Die Abkürzung »PVC« steht für »Polyvinylchlorid«. Verwendung z.B. für Kunststoffrohre (PVC-Rohre), Profile aus Hart- und Weich-PVC etc.

PVC gehört aufgrund seiner fadenförmigen Makrostruktur zur Gruppe der thermoplastischen Kunststoffe. Bei niedriger Temperatur liegen die Fadenmoleküle dicht und fast unbeweglich aneinander. Der Kunststoff ist hart und spröde. Mit zunehmender Temperatur bewegen sich die Molekülfäden immer mehr, die Anziehungskräfte zwischen ihnen werden geringer. Der Kunststoff ist elastisch. Bei weiterer Erwärmung verringern sich die Anziehungskräfte so sehr, dass die einzelnen Fadenmoleküle aneinander vorbei gleiten. Der Kunststoff ist plastisch. Da die Molekülfäden wegen ihrer Länge sich auch bei weiterer Temperaturerhöhung in ihrer Bewegungsfreiheit gegenseitig behindern, kann der Kunststoff nur zähflüssig, jedoch nicht gasförmig werden. Bei Abkühlung verlaufen die Zustandsänderungen umgekehrt. Sie lassen sich beliebig oft wiederholen, sofern nicht durch Überhitzung die Molekülfäden auseinander brechen und damit die chemische Zersetzung des Kunststoffes eintritt.
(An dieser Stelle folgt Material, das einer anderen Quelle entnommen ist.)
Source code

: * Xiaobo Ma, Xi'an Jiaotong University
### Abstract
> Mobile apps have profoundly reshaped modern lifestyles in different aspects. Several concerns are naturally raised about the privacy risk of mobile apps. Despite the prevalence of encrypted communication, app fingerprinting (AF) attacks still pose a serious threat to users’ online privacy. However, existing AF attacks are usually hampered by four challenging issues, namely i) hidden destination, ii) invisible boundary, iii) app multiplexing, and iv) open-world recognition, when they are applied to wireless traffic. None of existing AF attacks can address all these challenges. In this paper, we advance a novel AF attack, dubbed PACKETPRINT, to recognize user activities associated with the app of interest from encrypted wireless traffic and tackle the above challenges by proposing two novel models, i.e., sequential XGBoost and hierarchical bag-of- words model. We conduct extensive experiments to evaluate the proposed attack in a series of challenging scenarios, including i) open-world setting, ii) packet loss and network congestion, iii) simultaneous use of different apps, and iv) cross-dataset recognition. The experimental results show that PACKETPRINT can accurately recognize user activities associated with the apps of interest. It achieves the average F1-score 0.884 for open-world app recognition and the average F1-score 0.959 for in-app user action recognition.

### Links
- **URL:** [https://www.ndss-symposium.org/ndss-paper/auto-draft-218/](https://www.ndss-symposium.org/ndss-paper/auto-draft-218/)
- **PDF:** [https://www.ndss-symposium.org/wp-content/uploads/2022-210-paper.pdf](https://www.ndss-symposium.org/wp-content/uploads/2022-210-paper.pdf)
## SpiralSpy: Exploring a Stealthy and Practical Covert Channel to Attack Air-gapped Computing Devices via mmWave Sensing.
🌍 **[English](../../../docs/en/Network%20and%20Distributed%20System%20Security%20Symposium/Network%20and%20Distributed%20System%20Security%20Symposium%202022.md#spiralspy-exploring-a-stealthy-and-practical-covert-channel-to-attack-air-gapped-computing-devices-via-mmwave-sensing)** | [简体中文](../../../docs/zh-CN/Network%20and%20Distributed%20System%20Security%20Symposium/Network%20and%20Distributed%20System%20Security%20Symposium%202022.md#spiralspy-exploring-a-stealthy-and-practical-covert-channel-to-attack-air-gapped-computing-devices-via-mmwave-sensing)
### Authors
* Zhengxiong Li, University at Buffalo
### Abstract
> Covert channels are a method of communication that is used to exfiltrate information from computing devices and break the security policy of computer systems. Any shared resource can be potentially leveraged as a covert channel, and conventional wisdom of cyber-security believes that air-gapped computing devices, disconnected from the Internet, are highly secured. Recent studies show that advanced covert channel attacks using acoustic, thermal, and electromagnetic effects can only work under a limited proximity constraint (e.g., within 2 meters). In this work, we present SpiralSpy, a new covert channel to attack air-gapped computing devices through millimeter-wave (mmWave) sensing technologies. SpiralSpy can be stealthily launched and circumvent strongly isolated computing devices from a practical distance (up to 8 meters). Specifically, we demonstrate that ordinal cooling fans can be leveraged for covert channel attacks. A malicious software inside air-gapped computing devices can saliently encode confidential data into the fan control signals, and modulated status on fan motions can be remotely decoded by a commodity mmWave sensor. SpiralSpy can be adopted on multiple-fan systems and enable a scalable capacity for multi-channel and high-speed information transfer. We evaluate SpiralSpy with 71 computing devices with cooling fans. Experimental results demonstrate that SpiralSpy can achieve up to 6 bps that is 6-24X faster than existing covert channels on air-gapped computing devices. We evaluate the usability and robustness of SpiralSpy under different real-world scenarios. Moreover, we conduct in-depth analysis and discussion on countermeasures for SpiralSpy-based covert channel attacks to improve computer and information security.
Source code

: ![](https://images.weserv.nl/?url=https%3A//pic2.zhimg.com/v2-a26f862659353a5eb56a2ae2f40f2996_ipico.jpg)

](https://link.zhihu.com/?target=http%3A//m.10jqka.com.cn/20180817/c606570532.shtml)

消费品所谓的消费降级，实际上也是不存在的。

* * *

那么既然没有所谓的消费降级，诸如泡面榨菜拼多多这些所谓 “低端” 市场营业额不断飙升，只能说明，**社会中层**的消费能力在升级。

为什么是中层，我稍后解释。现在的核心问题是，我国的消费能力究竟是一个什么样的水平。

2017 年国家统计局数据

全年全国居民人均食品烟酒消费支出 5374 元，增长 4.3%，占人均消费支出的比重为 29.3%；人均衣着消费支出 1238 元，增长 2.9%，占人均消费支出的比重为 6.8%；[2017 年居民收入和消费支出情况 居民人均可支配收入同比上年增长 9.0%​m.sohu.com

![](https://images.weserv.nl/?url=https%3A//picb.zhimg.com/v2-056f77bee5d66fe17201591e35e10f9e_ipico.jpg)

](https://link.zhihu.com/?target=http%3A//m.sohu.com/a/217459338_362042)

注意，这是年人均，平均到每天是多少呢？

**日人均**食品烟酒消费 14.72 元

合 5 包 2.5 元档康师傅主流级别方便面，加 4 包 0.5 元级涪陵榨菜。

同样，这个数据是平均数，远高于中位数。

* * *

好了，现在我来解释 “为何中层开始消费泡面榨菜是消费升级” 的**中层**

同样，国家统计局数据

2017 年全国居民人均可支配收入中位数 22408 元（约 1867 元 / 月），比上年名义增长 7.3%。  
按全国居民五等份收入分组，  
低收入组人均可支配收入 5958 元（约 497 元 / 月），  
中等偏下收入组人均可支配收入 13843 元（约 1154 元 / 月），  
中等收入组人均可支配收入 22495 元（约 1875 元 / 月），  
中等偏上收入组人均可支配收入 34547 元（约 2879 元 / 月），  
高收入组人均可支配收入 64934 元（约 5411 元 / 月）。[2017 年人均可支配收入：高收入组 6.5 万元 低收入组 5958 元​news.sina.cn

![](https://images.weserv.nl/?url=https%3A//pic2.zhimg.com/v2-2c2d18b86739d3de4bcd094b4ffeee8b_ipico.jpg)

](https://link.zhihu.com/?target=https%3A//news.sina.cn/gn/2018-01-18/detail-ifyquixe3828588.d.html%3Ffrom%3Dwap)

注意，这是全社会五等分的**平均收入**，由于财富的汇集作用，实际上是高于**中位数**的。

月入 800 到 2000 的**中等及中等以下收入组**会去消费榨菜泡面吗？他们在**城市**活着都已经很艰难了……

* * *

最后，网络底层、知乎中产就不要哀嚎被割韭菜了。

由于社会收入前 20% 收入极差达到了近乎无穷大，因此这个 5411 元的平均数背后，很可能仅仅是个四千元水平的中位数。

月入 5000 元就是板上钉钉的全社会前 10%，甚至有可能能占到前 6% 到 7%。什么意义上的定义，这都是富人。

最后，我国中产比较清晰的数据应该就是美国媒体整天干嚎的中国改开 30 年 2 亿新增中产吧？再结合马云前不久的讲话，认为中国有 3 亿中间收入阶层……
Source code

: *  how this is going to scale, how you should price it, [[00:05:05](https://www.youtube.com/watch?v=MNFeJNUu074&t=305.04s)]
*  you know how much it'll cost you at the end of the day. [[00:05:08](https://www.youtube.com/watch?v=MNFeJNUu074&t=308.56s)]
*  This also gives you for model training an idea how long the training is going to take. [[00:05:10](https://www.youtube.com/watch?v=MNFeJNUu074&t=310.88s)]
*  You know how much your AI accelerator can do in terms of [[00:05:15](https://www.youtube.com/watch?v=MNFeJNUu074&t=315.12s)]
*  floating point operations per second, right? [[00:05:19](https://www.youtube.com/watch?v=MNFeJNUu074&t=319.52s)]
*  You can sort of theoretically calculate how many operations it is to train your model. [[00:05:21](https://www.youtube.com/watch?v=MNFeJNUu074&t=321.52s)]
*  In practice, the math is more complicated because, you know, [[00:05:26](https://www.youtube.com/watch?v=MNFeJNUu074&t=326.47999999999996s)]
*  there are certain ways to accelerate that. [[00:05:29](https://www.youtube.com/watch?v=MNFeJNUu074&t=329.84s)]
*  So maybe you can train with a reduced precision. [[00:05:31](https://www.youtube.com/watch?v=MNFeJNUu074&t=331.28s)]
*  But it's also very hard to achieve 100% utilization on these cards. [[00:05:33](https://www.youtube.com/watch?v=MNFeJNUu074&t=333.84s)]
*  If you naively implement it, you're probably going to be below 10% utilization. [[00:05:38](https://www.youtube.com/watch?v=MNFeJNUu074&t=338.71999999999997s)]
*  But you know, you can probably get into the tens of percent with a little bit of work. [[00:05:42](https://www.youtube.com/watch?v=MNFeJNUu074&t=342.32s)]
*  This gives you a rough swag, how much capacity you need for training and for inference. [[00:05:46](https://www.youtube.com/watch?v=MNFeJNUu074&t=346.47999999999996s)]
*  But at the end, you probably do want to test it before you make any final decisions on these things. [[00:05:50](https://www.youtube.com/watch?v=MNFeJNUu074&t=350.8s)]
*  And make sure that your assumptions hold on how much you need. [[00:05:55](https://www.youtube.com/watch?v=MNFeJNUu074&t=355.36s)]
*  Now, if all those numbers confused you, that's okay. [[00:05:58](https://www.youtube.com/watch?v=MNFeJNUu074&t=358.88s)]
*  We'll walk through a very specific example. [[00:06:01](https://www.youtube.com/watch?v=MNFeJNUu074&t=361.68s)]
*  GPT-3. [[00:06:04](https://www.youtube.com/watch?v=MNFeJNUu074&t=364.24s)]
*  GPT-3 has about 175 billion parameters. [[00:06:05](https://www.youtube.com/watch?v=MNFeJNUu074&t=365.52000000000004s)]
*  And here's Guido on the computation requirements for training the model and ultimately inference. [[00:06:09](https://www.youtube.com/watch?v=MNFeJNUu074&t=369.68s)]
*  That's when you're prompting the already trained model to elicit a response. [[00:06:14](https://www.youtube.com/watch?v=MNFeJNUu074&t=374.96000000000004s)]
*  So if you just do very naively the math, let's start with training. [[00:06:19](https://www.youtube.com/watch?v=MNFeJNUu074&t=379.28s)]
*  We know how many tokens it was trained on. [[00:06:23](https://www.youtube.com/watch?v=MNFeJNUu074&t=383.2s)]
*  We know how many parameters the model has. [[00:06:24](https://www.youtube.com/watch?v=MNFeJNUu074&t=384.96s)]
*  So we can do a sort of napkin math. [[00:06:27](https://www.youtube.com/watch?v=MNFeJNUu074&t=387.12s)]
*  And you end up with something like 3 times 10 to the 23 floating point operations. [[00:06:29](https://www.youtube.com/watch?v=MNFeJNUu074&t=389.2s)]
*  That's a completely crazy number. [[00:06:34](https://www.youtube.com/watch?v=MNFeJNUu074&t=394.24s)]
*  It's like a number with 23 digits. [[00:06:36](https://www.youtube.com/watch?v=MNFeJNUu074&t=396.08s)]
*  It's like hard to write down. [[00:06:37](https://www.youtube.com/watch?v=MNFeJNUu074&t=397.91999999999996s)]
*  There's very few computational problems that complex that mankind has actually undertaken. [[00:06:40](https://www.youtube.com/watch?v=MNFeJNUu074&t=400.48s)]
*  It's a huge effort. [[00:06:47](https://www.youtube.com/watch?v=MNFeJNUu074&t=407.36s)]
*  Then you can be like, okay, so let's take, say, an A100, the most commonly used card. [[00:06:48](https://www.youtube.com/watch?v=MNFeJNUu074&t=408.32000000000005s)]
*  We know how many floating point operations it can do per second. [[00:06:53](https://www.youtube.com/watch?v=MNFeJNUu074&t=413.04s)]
Der französische Chemiker und Physiker Henri Victor Regnault (1810-1878) war ein vorzüglicher und sorgfältig arbeitender Experimentator. Doch seine theoretischen Neigungen hielten sich in Grenzen. Deshalb schenkte er jenem merkwürdigen weißen Pulver, das ihm ein Zufall beschert hatte, nach einigen vergeblichen Lösungsversuchen keine Beachtung mehr. Ein Bekannter vom ihm, von Beruf Apotheker, hatte ihm 1835 eine kleine Ampulle mitgebracht, die mit dem Gas Vinylchlorid (Monochloräthen) gefüllt war. Regnault legte die Probe zu anderen aufs Fensterbrett, um sie irgendwann später zu untersuchen. Nach einigen Tagen war die Ampulle bis auf etwas weißes Pulver leer. Bei einer Überprüfung stellte Regnault fest, dass die chemische Bruttoformel dieselbe geblieben, das Molekulargewicht aber mit Sicherheit weitaus höher geworden war. Er schrieb in seinem Bericht, dass die Fähigkeit des Vinylchlorids, feste Substanzen zu bilden, möglicherweise mit dem Sonnenlicht zusammenhing. Damit war die Angelegenheit für ihn abgeschlossen.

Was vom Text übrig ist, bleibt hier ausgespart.